J’ai un autre problème, c’est qu’on n’est pas sûr de la portée de la métaphore : 
– ces femmes en rouge, ces utérus à qui il est imposé un comportement de geisha (réserve, retenue, silence), de quoi sont-elles la métaphore ? De la prostitution, pensez-vous spontanément. Sauf que l’essence de la prostitution c’est la domination par l’argent. Or il n’est pas question d’argent dans le roman. Alors au final ce serait la métaphore de l’oppression de la femme dans cette société dystopique. Oh yeah.

– Pareil pour la cérémonie de coît. Métaphore des problématique liées à la gestion pour autrui ? C’est pas très clair, ces questions sont abordées (peu), ailleurs.
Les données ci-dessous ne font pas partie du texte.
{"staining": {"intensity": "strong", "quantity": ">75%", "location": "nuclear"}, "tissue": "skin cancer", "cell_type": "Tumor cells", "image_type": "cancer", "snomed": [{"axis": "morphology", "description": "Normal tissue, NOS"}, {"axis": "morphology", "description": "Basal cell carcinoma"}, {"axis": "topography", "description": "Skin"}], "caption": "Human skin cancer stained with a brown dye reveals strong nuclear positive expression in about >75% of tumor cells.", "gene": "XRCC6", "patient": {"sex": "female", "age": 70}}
Alors peut-être que cette cérémonie tellement non-plausible et ridicule est une métaphore de la jalousie. Super idée !

– Une dernière pour la route : les descriptions de la cérémonie collective où les femmes en rouge sont autorisées à déchiqueter (vous avez bien lu) les méchants coupables (soit-disant comploteurs) qu’on désigne à leur vindicte. Atwood, par le biais de son personnage principal, expose brillamment comme les autorités de la société fasciste orientent et canalisent ainsi les rancœurs des femmes en rouge. Métaphore de quoi ? Pas trouvé. Du coup on reste sur la sensation d’avoir lu une scène qui fait appel à des sentiments faciles et voyeurs.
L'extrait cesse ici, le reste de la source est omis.